(SOURCE MATERIAL begins)

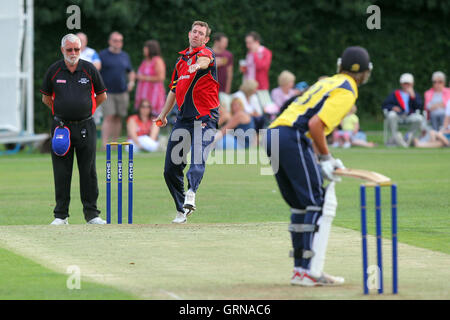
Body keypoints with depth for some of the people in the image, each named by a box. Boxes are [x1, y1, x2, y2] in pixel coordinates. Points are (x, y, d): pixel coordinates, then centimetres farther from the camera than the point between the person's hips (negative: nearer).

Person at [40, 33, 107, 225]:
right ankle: (60, 215, 6)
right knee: (61, 172, 1)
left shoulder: (89, 69, 1)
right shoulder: (54, 71, 2)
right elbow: (46, 97, 14)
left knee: (88, 171, 2)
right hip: (61, 127, 0)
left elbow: (102, 96, 11)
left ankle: (92, 213, 8)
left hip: (85, 127, 0)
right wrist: (61, 111, 10)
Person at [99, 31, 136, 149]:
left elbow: (131, 72, 25)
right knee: (108, 118, -13)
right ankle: (105, 144, -17)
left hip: (122, 93, 4)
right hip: (107, 93, -4)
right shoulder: (103, 55, 1)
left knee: (118, 119, 4)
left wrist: (131, 81, 6)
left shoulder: (125, 56, 14)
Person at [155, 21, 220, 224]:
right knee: (171, 168, 5)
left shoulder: (206, 53, -2)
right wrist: (164, 114, 31)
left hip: (205, 117, -7)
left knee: (198, 158, -27)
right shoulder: (181, 59, 20)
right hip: (183, 117, 7)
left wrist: (198, 65, -52)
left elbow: (204, 61, -29)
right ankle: (181, 210, 15)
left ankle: (190, 196, -45)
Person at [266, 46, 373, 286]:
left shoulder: (328, 82, 25)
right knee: (321, 203, -6)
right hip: (293, 138, -9)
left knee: (301, 205, 16)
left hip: (273, 134, 9)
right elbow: (315, 124, -15)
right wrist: (325, 157, -4)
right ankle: (311, 272, -12)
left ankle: (300, 268, 17)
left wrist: (325, 158, 20)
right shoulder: (346, 92, -2)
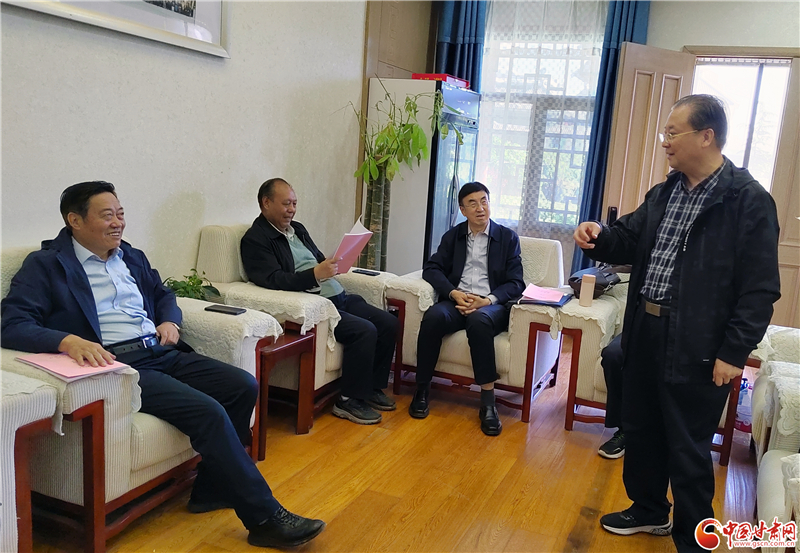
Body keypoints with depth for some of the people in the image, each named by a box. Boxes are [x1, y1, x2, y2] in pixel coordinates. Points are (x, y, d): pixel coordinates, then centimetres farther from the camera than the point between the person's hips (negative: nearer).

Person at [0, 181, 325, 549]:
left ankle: (211, 491, 5)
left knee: (244, 386, -9)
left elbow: (163, 294, 32)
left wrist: (169, 321, 8)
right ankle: (265, 518, -16)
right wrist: (68, 340, -31)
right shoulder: (46, 265, -1)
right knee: (208, 412, -26)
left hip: (163, 354, 8)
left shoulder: (132, 257, 19)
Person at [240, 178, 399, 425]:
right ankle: (349, 400, -8)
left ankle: (372, 388, 13)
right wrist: (315, 274, -28)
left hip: (338, 296, 9)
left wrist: (334, 263, 2)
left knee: (389, 323, -1)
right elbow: (273, 280, -19)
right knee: (364, 331, -25)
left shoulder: (297, 228, 21)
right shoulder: (254, 239, -6)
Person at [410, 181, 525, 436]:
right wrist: (454, 293, -13)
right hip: (457, 301, 2)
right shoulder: (453, 235, 17)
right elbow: (431, 269, 6)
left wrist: (487, 300, -16)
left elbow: (515, 284, 3)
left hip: (491, 306, -2)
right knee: (434, 316, -33)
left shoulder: (508, 237, 10)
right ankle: (422, 389, -19)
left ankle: (488, 403, -33)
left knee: (479, 320, -38)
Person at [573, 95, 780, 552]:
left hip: (697, 348, -7)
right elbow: (630, 241, 19)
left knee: (688, 449, 5)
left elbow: (759, 289, -13)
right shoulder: (664, 193, 10)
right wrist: (599, 237, -4)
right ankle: (650, 510, 41)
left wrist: (733, 353, -15)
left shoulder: (750, 200, -12)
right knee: (640, 429, 19)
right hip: (646, 333, 8)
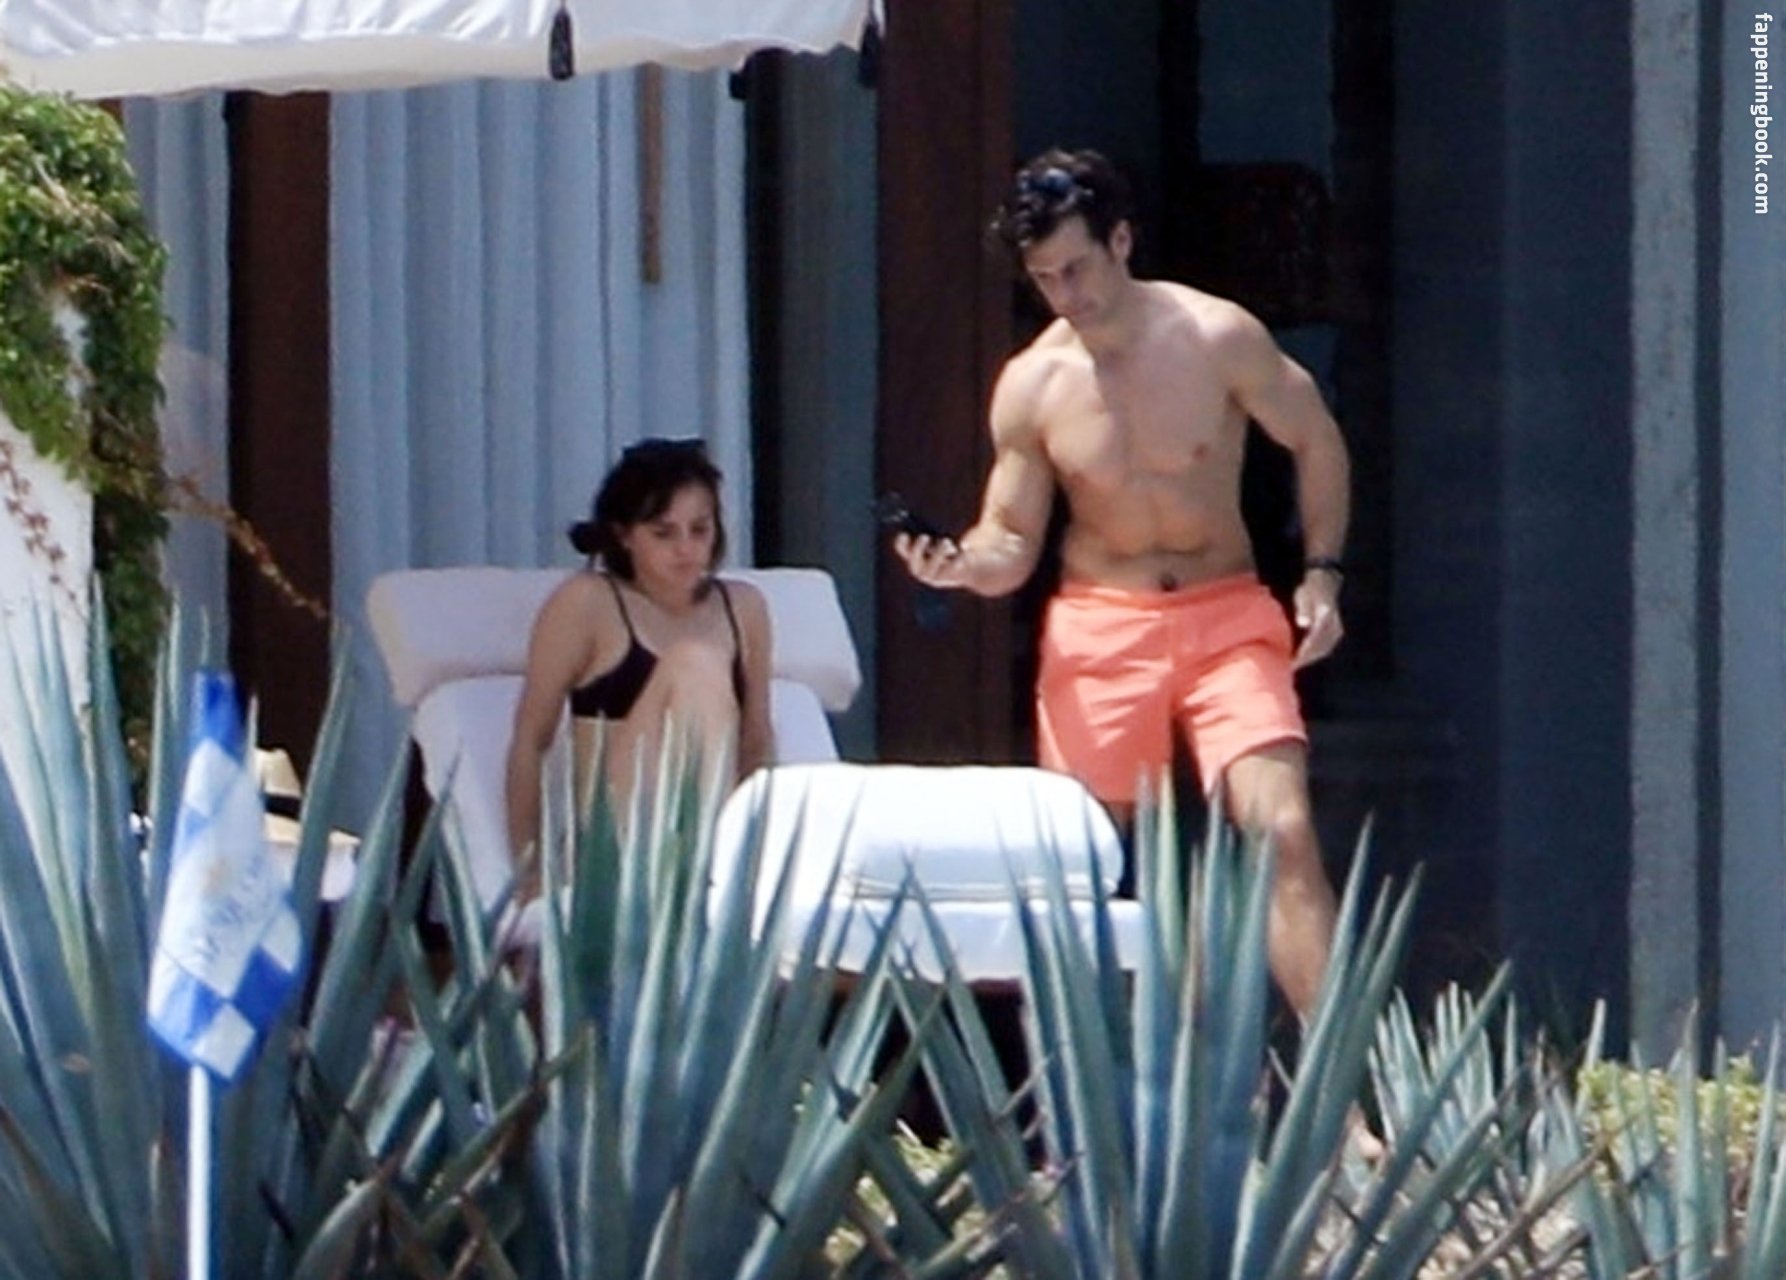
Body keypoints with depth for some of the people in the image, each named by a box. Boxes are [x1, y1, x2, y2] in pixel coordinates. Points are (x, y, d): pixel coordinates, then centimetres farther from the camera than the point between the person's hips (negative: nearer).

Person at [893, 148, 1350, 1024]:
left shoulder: (1218, 338, -7)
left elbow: (1316, 443, 7)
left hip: (1226, 614, -2)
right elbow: (1011, 540, 4)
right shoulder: (1029, 386, -2)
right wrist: (962, 564, -19)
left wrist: (1321, 573, -2)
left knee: (1284, 830, -16)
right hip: (1100, 625, 2)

(SOURCE MATERIAL ends)

__ACTION ITEM__.
Could you express every line of the data above as a numbered list, skipping blank lines and leaving the pictures out?

__SOLUTION TO THE PROBLEM__.
1. Body keypoints with depth for some of the people in the image, each named by a box. Boxes are [x1, y1, x2, y2] in pixel coordinates. Points are (x, y, d): pixel coordinates, then centimetres farther from the camera than the point between the person's hips (negative: nearer).
2. Person at [40, 33, 107, 225]:
3. right ankle: (60, 215, 6)
4. right knee: (61, 172, 1)
5. left shoulder: (89, 69, 1)
6. right shoulder: (54, 71, 2)
7. right elbow: (46, 97, 14)
8. left knee: (88, 171, 2)
9. right hip: (61, 127, 0)
10. left elbow: (102, 96, 11)
11. left ankle: (92, 213, 8)
12. left hip: (85, 127, 0)
13. right wrist: (61, 111, 10)
14. Person at [99, 31, 136, 149]:
15. left elbow: (131, 72, 25)
16. right knee: (108, 118, -13)
17. right ankle: (105, 144, -17)
18. left hip: (122, 93, 4)
19. right hip: (107, 93, -4)
20. right shoulder: (103, 55, 1)
21. left knee: (118, 119, 4)
22. left wrist: (131, 81, 6)
23. left shoulder: (125, 56, 14)
24. Person at [155, 21, 220, 224]:
25. right knee: (171, 168, 5)
26. left shoulder: (206, 53, -2)
27. right wrist: (164, 114, 31)
28. left hip: (205, 117, -7)
29. left knee: (198, 158, -27)
30. right shoulder: (181, 59, 20)
31. right hip: (183, 117, 7)
32. left wrist: (198, 65, -52)
33. left elbow: (204, 61, -29)
34. right ankle: (181, 210, 15)
35. left ankle: (190, 196, -45)
36. Person at [266, 46, 373, 286]:
37. left shoulder: (328, 82, 25)
38. right knee: (321, 203, -6)
39. right hip: (293, 138, -9)
40. left knee: (301, 205, 16)
41. left hip: (273, 134, 9)
42. right elbow: (315, 124, -15)
43. right wrist: (325, 157, -4)
44. right ankle: (311, 272, -12)
45. left ankle: (300, 268, 17)
46. left wrist: (325, 158, 20)
47. right shoulder: (346, 92, -2)
48. Body keypoints with depth for some of the people in the image, each named by a box. Boxes are [x1, y1, x2, y2] in pixel coordinates. Points are (x, y, d): pixel coordinates, then centimetres farther from the camera than the point between the person's hips (negative: nearer).
49. Person at [0, 181, 325, 549]:
50. left ankle: (211, 491, 5)
51. left knee: (244, 386, -9)
52. left elbow: (163, 294, 32)
53. left wrist: (169, 321, 8)
54. right ankle: (265, 518, -16)
55. right wrist: (68, 340, -31)
56. right shoulder: (46, 265, -1)
57. right knee: (208, 412, -26)
58. left hip: (163, 354, 8)
59. left shoulder: (132, 257, 19)
60. Person at [240, 178, 399, 425]:
61. right ankle: (349, 400, -8)
62. left ankle: (372, 388, 13)
63. right wrist: (315, 274, -28)
64. left hip: (338, 296, 9)
65. left wrist: (334, 263, 2)
66. left knee: (389, 323, -1)
67. right elbow: (273, 280, -19)
68. right knee: (364, 331, -25)
69. left shoulder: (297, 228, 21)
70. right shoulder: (254, 239, -6)
71. Person at [410, 181, 525, 436]:
72. right wrist: (454, 293, -13)
73. right hip: (457, 301, 2)
74. right shoulder: (453, 235, 17)
75. right elbow: (431, 269, 6)
76. left wrist: (487, 300, -16)
77. left elbow: (515, 284, 3)
78. left hip: (491, 306, -2)
79. right knee: (434, 316, -33)
80. left shoulder: (508, 237, 10)
81. right ankle: (422, 389, -19)
82. left ankle: (488, 403, -33)
83. left knee: (479, 320, -38)
84. Person at [573, 95, 780, 552]:
85. left hip: (697, 348, -7)
86. right elbow: (630, 241, 19)
87. left knee: (688, 449, 5)
88. left elbow: (759, 289, -13)
89. right shoulder: (664, 193, 10)
90. right wrist: (599, 237, -4)
91. right ankle: (650, 510, 41)
92. left wrist: (733, 353, -15)
93. left shoulder: (750, 200, -12)
94. right knee: (640, 429, 19)
95. right hip: (646, 333, 8)
96. Body keypoints with depth for some of the people in the image, each named by a box. Boxes are [x1, y1, x2, y2] in pixel coordinates. Points are (x, y, d): pixel coordinates, then centimetres farther from the camera than the point between the person's hips (negative: nearer).
97. Person at [893, 148, 1350, 1024]:
98. left shoulder: (1218, 338, -7)
99. left elbow: (1316, 443, 7)
100. left hip: (1226, 614, -2)
101. right elbow: (1011, 540, 4)
102. right shoulder: (1029, 386, -2)
103. right wrist: (962, 564, -19)
104. left wrist: (1321, 573, -2)
105. left knee: (1284, 830, -16)
106. right hip: (1100, 625, 2)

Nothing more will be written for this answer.